There were 967 households, out of which 18.8% included children under the age of 18, 43.3% were married-couple households, 5.4% were cohabiting couple households, 25.5% had a male householder with no spouse or partner present, and 25.7% had a female householder with no spouse or partner present. 32.9% of households were one person, and 18.7% were one person aged 65 or older. The average household size was 2.45. There were 575 families (59.5% of all households).

There were 1,692 housing units at an average density of 69.6 /mi2. Of these, 967 (57.2%) were occupied and 725 (42.8%) were vacant. Of occupied units, 80.4% were owner-occupied and 19.6% were occupied by renters. The homeowner vacancy rate was 6.2% and the rental vacancy rate was 18.0%.

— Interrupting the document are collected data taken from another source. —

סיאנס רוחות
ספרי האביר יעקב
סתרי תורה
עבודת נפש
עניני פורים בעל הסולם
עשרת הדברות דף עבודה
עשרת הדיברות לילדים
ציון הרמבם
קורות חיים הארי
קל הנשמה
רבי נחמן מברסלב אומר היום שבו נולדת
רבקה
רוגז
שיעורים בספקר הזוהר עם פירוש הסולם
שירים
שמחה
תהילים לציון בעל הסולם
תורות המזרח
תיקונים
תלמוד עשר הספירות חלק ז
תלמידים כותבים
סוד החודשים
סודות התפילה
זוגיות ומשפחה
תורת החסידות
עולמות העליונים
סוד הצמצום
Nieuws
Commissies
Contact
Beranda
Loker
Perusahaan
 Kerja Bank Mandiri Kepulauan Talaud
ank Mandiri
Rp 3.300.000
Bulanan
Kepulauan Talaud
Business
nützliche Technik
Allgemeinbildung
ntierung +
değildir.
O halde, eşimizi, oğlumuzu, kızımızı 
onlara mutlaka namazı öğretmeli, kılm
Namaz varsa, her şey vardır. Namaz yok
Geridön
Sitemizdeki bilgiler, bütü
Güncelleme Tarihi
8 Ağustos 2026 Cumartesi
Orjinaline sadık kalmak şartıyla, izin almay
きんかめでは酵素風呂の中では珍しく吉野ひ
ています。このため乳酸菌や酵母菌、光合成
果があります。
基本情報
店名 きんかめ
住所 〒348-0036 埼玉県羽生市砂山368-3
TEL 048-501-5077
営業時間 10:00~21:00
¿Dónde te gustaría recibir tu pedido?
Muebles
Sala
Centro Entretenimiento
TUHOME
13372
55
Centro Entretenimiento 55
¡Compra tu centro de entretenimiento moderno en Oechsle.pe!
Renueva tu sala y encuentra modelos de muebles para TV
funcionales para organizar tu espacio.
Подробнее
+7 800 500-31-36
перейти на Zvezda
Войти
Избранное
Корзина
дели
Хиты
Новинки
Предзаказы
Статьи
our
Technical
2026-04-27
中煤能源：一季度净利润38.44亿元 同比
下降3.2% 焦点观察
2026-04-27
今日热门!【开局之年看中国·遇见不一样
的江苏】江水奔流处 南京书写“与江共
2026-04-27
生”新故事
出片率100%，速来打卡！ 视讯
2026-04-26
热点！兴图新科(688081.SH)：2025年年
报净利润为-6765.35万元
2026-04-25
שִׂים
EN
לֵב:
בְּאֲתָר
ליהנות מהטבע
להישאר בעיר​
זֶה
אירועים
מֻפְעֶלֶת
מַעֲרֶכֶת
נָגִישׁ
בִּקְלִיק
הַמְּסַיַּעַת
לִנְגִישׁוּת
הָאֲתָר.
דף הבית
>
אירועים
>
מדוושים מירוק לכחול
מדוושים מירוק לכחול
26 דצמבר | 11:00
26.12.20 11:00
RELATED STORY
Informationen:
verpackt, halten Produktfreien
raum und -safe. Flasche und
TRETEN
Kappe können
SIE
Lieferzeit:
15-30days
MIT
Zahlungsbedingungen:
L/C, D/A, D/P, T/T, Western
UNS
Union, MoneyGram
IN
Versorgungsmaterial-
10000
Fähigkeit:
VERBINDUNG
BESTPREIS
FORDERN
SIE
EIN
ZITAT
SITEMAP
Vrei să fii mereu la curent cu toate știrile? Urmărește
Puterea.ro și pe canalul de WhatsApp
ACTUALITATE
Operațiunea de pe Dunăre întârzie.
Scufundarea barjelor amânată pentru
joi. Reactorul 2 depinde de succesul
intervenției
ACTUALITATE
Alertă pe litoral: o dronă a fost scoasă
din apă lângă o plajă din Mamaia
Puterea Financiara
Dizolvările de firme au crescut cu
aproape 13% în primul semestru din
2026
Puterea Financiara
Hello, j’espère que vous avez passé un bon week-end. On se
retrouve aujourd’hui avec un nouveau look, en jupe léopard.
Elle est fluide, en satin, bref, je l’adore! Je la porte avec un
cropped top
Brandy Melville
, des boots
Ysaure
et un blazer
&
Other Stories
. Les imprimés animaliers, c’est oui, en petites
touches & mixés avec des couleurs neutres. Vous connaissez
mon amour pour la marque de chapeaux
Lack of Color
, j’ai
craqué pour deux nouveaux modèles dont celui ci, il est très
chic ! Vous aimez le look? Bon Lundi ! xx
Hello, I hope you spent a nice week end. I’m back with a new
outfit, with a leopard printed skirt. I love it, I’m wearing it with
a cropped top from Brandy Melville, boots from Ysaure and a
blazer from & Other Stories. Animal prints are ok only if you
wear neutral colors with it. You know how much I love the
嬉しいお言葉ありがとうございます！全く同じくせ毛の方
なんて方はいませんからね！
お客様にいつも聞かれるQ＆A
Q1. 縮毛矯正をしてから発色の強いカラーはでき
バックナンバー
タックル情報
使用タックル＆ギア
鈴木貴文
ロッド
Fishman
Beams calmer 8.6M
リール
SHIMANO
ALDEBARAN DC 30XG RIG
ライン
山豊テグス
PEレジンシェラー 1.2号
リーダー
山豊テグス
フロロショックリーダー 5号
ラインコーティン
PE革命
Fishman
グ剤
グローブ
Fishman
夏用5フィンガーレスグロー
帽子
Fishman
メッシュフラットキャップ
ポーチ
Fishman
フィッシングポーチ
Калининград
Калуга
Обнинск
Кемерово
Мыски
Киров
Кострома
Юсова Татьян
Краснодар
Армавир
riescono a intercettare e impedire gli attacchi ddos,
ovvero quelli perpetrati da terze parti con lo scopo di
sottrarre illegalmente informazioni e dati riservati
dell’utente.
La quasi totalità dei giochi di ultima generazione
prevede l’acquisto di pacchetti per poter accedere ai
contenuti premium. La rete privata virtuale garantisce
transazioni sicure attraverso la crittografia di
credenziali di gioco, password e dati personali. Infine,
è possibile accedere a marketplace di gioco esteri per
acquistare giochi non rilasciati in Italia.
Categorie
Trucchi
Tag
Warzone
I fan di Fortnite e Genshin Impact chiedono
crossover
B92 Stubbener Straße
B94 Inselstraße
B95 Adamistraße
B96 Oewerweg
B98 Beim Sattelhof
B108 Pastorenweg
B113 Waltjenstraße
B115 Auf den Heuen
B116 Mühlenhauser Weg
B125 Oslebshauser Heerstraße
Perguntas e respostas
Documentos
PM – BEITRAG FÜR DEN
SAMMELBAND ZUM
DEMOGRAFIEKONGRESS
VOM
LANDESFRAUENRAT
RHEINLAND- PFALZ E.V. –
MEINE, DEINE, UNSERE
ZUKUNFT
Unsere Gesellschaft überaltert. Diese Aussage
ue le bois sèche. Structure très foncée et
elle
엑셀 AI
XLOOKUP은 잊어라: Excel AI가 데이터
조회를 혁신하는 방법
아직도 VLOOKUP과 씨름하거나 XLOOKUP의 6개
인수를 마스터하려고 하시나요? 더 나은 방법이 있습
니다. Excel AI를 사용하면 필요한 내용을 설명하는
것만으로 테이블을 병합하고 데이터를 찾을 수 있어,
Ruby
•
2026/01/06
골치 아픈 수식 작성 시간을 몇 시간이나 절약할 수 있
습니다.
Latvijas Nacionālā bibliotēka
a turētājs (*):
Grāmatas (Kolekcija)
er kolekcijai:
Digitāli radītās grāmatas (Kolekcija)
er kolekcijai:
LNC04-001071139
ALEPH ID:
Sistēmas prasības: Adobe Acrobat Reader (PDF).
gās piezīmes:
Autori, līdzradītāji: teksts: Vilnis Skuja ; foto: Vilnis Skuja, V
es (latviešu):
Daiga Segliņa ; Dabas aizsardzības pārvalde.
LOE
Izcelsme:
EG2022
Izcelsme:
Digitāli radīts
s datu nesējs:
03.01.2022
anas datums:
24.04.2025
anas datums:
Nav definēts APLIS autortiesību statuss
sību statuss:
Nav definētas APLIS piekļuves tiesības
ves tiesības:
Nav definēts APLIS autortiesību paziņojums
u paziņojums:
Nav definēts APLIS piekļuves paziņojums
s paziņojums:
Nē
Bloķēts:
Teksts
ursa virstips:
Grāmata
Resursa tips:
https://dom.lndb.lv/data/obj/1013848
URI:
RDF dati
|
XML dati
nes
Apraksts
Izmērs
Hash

Racial composition as of the 2020 census
| Race | Number | Percent |
|---|---|---|
| White | 1,435 | 59.5% |
| Black or African American | 35 | 1.5% |
| American Indian and Alaska Native | 31 | 1.3% |
| Asian | 36 | 1.5% |
| Native Hawaiian and Other Pacific Islander | 3 | 0.1% |
| Some other race | 510 | 21.2% |
| Two or more races | 361 | 15.0% |

==Cultural references==
Seminal desert rock band Kyuss released the highly acclaimed album Welcome to Sky Valley in 1994. The album's cover artwork features a photo of a welcome sign located outside of the town, which has since become an attraction for fans of the band.